SOURCE EXCERPT
* begin *

IT is not unusual to see professional footballers at non-League football grounds.

Rovers star David Dunn can sometimes be spotted in the crowd at Accrington Stanley or Great Harwood - his hometown team.

But when a former Manchester City, Leeds and Sheffield United player from Eccles turns up at Rossendale United, you have to wonder what the link is.

That player is David White and the link is Dale owner Andrew Connelly.

Connelly, a former rugby league professional, and White, a former lightning-fast winger, are both millionaire businessmen at Connelly Demolitions and White Reclamation respectively.

White would buy the scrap metal from Connelly's demolitions and a friendship was born.

And when Connelly bought Rossendale after a brief spell at Bacup, he asked White to become involved at both coaching and board level.

Now the 34-year-old, who was forced to retire from football with an ankle injury several years ago, is president of the club and at manager Jim McCluskie's disposal as a coach.

He even reckons he might have a go at managing a club himself in a few years time.

"I actually haven't done that much coaching recently because I have been so busy with the business," he said.

"Obviously I am good friends with Andrew (Connelly) through work. I have known him and his wife Sandra for about nine or ten years, since I was at Leeds.

"We started going down to Rossendale socially, taking the family and then I started doing one or two coaching sessions and got myself involved in pre-season.

"That was before Jim took over but after he did he rang me up and asked me to come down and do a few training sessions and I was more than happy to.

"I'd sometimes take a full session if he thought the players needed a break from him!

"And then I was away with Andrew and Sandra in the summer and they asked me if I wanted to become a director and I said yes."

White has two children, Sam and Georgia who are 10 and eight, and most weekends are now taken up by them rather than football.

* end *

DATA PROVIDED
* begin *

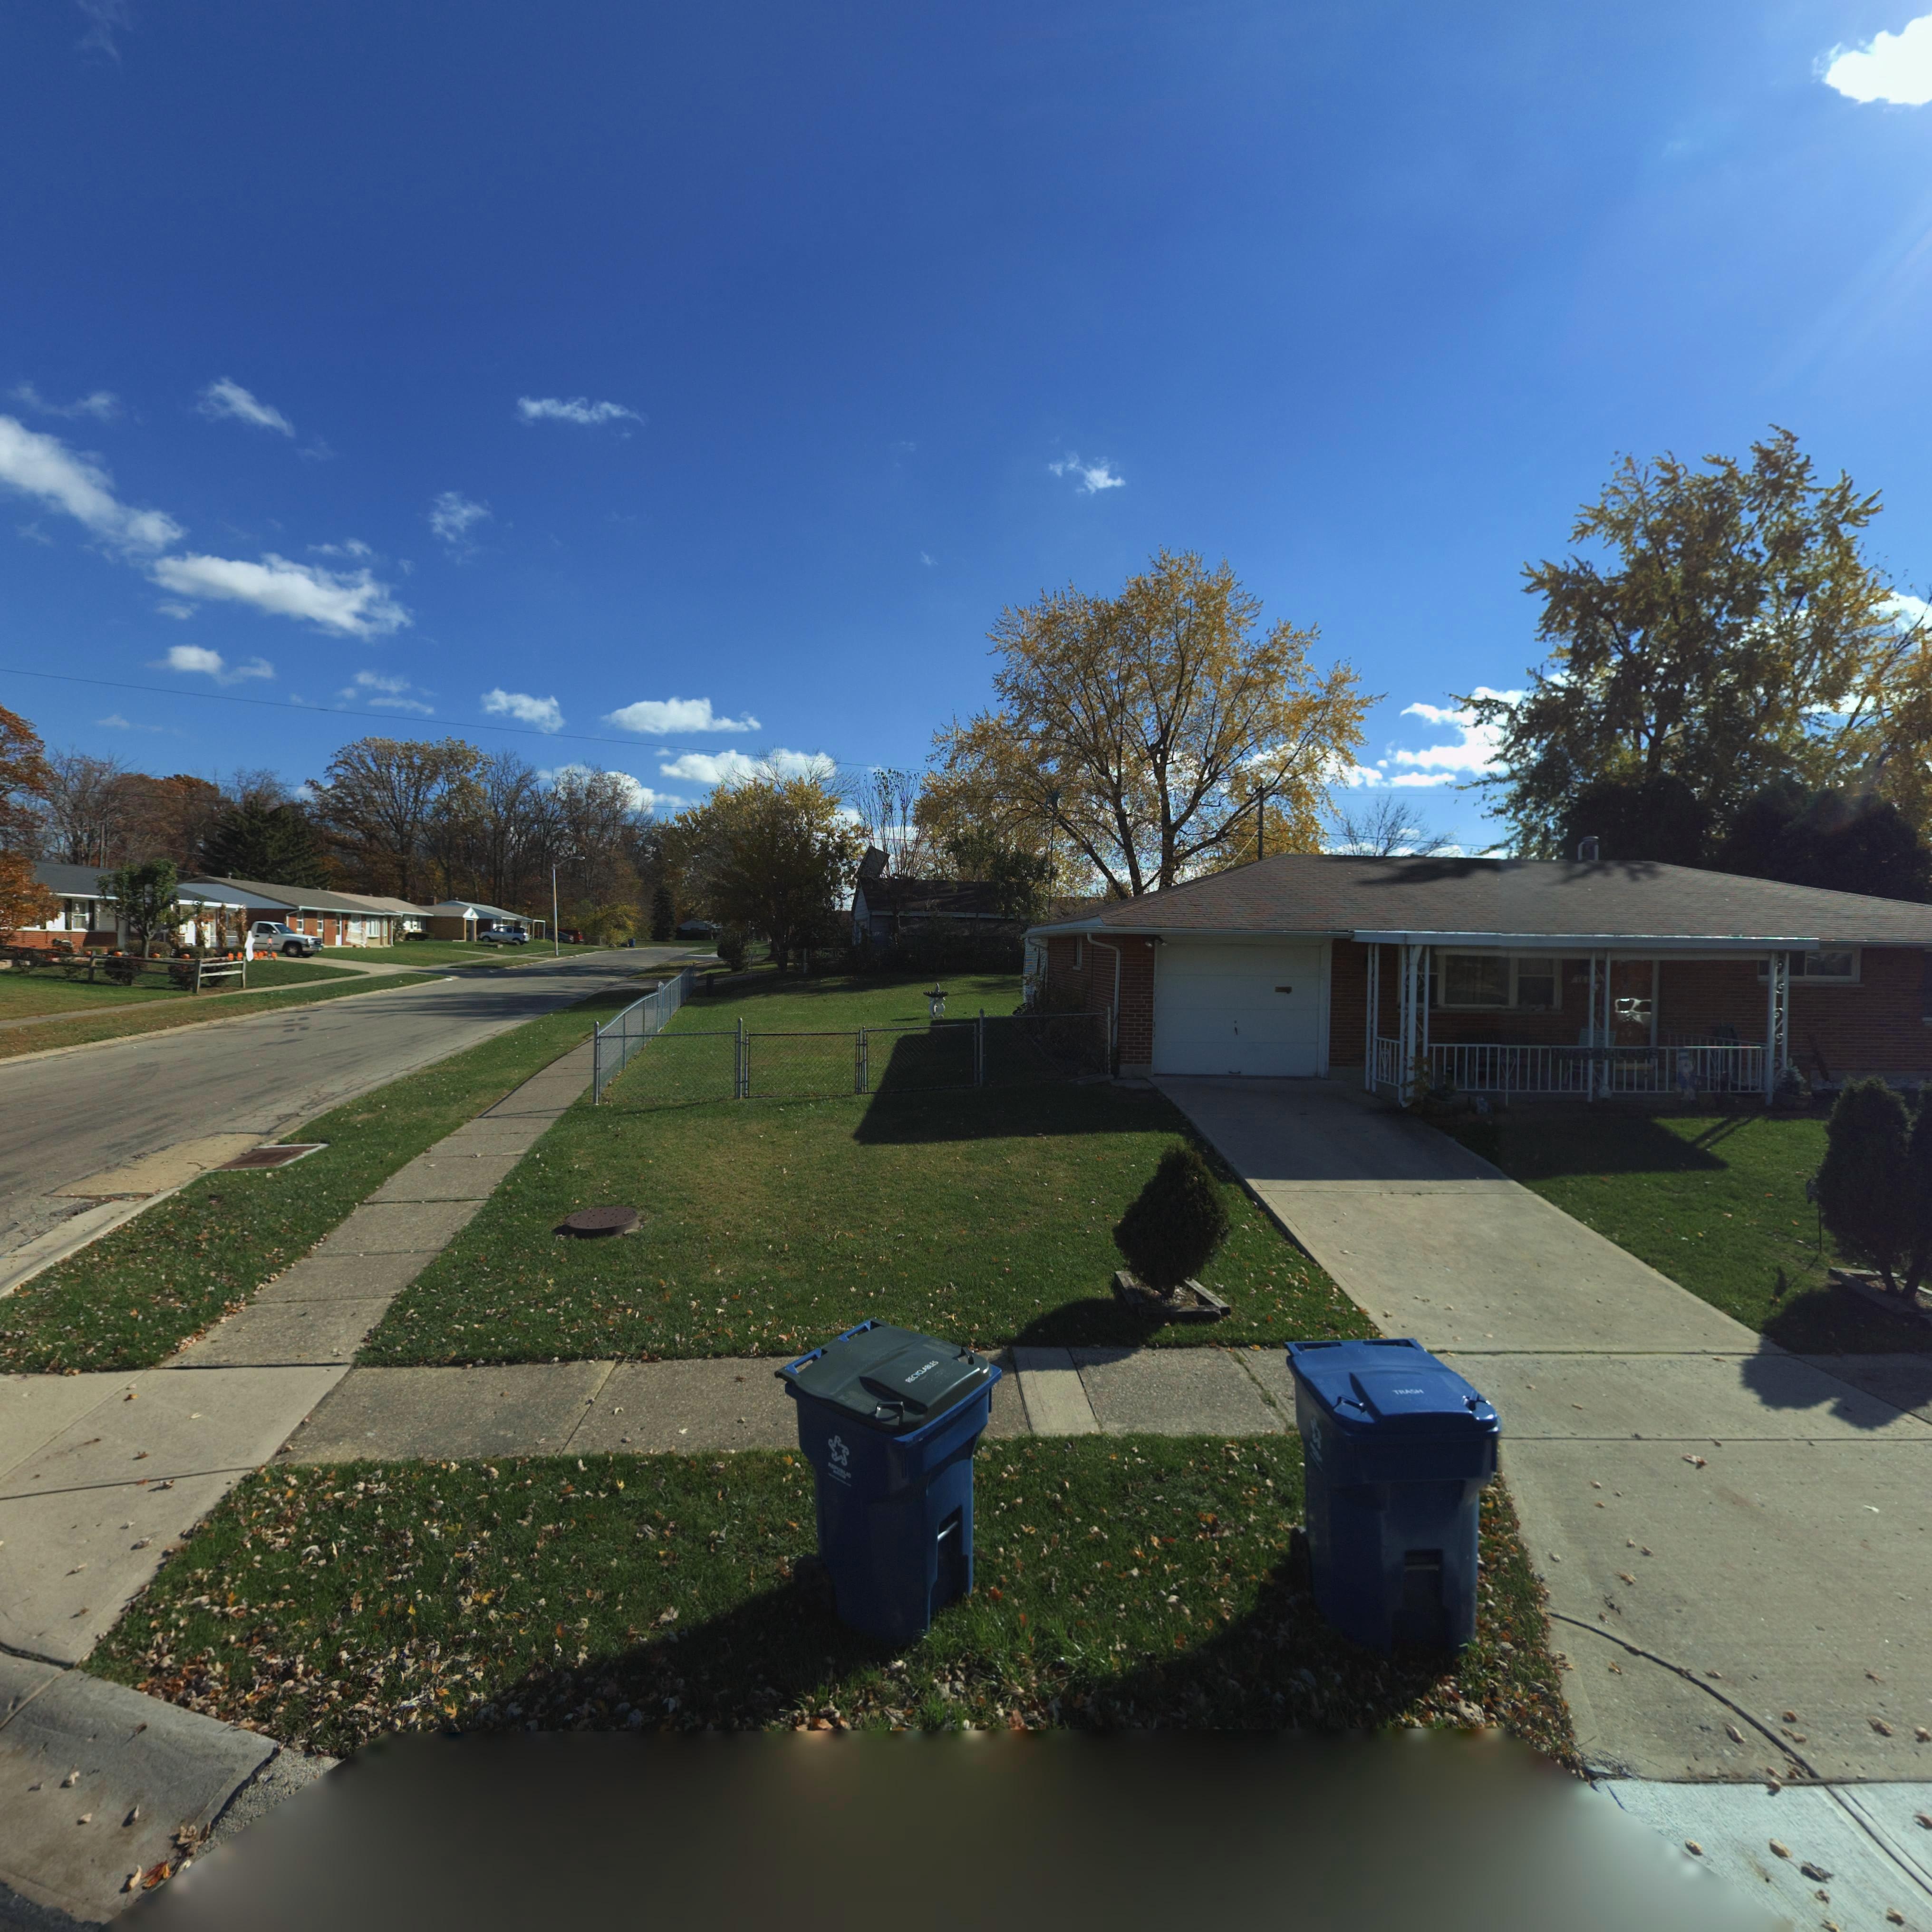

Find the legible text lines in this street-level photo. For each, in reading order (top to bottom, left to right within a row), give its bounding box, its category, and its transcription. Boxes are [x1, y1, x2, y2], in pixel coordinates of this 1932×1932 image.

[1575, 975, 1585, 983] StreetNumber: 78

* end *

THE TASKS
- A) Reproduce a passage from the article on David White and Rossendale United, beginning at the words "That player is" and stopping after "friendship was born.".
- B) Extend the article on David White and Rossendale United by writing what comes after its final sentence.
The data plays no part in the work that follows.

OUTPUTS FOR THE TASKS
- A)
That player is David White and the link is Dale owner Andrew Connelly.

Connelly, a former rugby league professional, and White, a former lightning-fast winger, are both millionaire businessmen at Connelly Demolitions and White Reclamation respectively.

White would buy the scrap metal from Connelly's demolitions and a friendship was born.

- B)
"Saturday now is a chance to get time with the kids because I am working from seven in the morning till six at night every day and it is nice to have your weekends.

"But Jim obviously thinks I can lend a hand and do a decent job. He just rings me up from time to time asking if I can go down and I'm free to say yes or no."

McCluskie spent most of his playing days in the Conference while White, who won one England cap, came through the ranks at Maine Road, winning the FA Youth Cup in 1986 and playing most of his career in the old first division and then the Premiership.

He says that makes him no more qualified to manage, but it is something he would fancy giving a try.

"I believe I have a lot of advice to give to the players in the way they approach games.

"I haven't even got a coaching badge but I'd be surprised if I go through my life having never been a manager, probably at non-League level at least at first. I'd like to do it but maybe in 10 years time when the kids are older and looking after themselves.

"I enjoy it but I am not prepared to do it while my priority is the business."

White has more interest certainly in the coaching side than the financial side - he hasn't got any money invested in the club.

"I don't think you can make money out of a football team. Andrew has never asked me to put money in and I don't know what I'd say if he did.

"But it is wrong to go chasing promotion with money. Paying players stupid money is the way to ruin a club. We'd all like to pay a player £500 or £1,000 a week but if that player gets injured you are without him but you still have to pay him. That is the wrong way to do it.

"But things are looking good for the future."

Promoted from the North West Counties League last season, Rossendale threatened to make the play-offs in their first season back in the UniBond first division, but poor form since Christmas has seen them slip down the table.

White blames the slide partially on the loss of the former Rovers and Bolton midfielder Mark Patterson, who moved to Scarbrough as assistant manager earlier this season.

"We had a very experienced midfield player and it was a blow to lose him because he wasn't costing a fortune.

"These players don't come along very often and when he started playing well other clubs wanted him."

So although White is not someone you would immediately, say, looked at home at Dark Lane, it seems his passion for the club runs much deeper than of someone just in it because his friend asked him.

"Rossendale are a club very close to my heart, they're a lovely club in a lovely part of the world. And I much prefer going out socially there," said White.

"All the people down there show so much commitment, it is incredible."

And until he is ready to take the reins at a club himself, he is happy with that!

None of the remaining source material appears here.